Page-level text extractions
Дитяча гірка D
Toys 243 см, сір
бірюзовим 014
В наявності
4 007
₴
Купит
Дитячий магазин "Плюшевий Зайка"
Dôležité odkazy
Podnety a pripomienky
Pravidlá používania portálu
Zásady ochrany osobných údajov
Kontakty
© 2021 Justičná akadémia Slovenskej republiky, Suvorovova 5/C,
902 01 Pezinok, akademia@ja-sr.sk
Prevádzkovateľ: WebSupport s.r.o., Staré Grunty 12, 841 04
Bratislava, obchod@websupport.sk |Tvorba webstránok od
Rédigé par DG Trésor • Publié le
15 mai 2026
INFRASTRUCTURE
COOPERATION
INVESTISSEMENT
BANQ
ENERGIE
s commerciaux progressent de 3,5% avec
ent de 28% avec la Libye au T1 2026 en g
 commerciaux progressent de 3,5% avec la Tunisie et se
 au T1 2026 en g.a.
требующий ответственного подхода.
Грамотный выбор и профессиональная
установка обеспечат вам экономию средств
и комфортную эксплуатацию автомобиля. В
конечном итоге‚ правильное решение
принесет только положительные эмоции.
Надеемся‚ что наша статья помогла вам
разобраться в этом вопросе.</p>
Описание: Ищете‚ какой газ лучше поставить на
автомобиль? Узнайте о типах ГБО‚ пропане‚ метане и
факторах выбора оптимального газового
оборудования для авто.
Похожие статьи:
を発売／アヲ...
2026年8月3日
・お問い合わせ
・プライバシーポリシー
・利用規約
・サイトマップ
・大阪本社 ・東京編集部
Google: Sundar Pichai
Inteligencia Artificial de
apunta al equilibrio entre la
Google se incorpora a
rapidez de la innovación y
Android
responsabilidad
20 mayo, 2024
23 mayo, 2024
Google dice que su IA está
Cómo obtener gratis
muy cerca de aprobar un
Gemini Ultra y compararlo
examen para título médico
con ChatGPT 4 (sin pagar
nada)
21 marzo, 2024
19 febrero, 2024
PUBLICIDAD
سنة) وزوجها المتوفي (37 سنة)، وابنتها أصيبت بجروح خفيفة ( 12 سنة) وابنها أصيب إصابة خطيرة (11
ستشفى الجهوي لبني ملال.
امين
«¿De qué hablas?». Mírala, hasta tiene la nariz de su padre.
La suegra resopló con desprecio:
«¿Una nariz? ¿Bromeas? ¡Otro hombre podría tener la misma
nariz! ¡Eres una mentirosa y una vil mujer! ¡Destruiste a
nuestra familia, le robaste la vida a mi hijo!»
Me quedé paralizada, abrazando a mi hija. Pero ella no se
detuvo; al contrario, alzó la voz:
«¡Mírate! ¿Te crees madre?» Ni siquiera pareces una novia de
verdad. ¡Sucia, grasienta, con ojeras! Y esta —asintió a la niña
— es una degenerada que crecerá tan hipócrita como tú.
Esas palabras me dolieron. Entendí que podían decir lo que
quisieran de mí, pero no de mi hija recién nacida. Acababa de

==

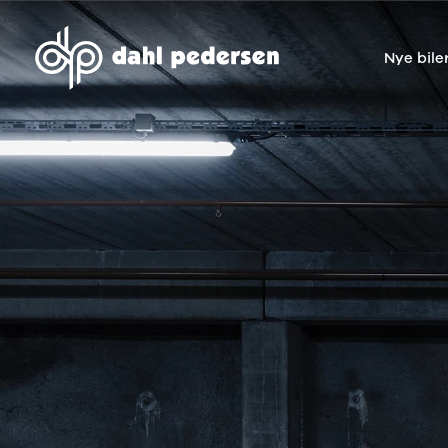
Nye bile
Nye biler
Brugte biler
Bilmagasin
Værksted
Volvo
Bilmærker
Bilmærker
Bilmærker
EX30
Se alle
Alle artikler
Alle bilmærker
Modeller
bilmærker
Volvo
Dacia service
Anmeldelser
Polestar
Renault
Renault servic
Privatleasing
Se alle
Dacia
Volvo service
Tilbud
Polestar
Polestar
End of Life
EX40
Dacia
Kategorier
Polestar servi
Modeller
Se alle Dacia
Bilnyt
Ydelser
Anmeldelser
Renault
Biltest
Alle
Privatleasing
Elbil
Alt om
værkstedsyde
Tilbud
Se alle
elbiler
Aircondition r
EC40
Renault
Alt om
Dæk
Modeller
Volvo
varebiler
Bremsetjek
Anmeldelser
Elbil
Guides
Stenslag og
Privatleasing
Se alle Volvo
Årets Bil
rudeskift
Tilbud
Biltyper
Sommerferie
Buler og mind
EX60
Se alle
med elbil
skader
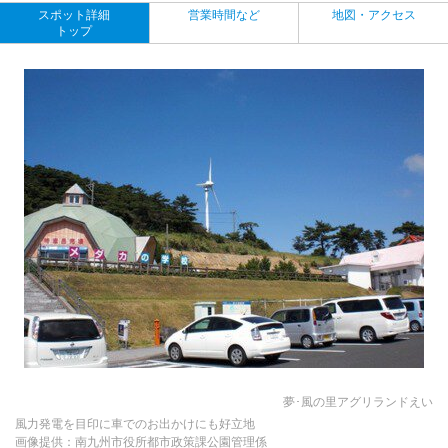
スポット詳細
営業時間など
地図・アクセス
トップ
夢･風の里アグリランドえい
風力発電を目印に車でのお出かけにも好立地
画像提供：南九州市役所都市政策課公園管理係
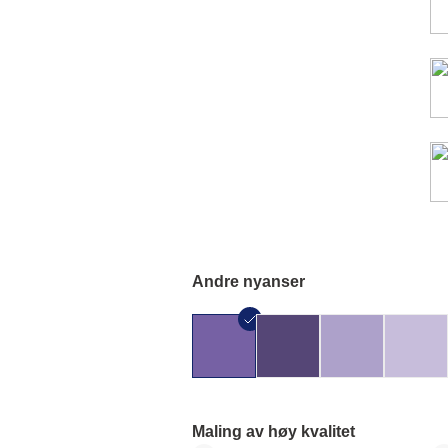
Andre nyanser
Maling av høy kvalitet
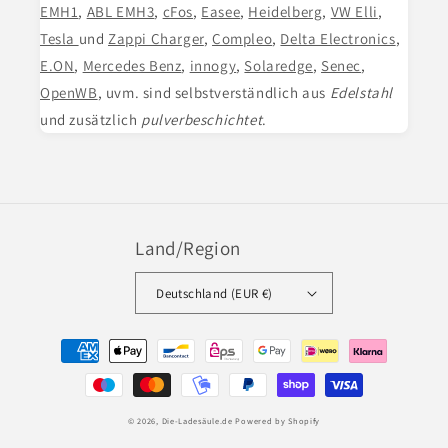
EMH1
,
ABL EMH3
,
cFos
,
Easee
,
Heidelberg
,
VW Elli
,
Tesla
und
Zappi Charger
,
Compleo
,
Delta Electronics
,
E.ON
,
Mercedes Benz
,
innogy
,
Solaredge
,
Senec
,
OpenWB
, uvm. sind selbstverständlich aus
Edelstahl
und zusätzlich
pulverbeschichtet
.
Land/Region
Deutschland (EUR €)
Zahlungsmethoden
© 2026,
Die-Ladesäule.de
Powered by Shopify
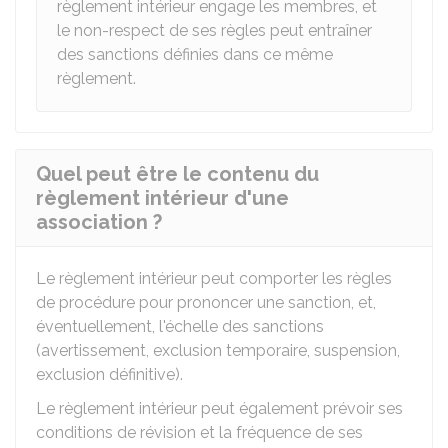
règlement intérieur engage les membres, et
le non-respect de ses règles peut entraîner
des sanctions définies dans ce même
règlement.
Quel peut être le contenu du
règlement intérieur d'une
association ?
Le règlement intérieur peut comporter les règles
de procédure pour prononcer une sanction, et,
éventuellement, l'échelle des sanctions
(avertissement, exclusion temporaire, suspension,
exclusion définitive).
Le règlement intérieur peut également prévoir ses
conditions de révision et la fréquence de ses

What you will do » Using the data above, transcribe the lines that run from the line with "سنة) وزوجها المتوفي" to the line with "detuvo; al contrario, alzó", both ends kept, and output nothing else.

Exercise solution »
سنة) وزوجها المتوفي (37 سنة)، وابنتها أصيبت بجروح خفيفة ( 12 سنة) وابنها أصيب إصابة خطيرة (11
ستشفى الجهوي لبني ملال.
امين
«¿De qué hablas?». Mírala, hasta tiene la nariz de su padre.
La suegra resopló con desprecio:
«¿Una nariz? ¿Bromeas? ¡Otro hombre podría tener la misma
nariz! ¡Eres una mentirosa y una vil mujer! ¡Destruiste a
nuestra familia, le robaste la vida a mi hijo!»
Me quedé paralizada, abrazando a mi hija. Pero ella no se
detuvo; al contrario, alzó la voz:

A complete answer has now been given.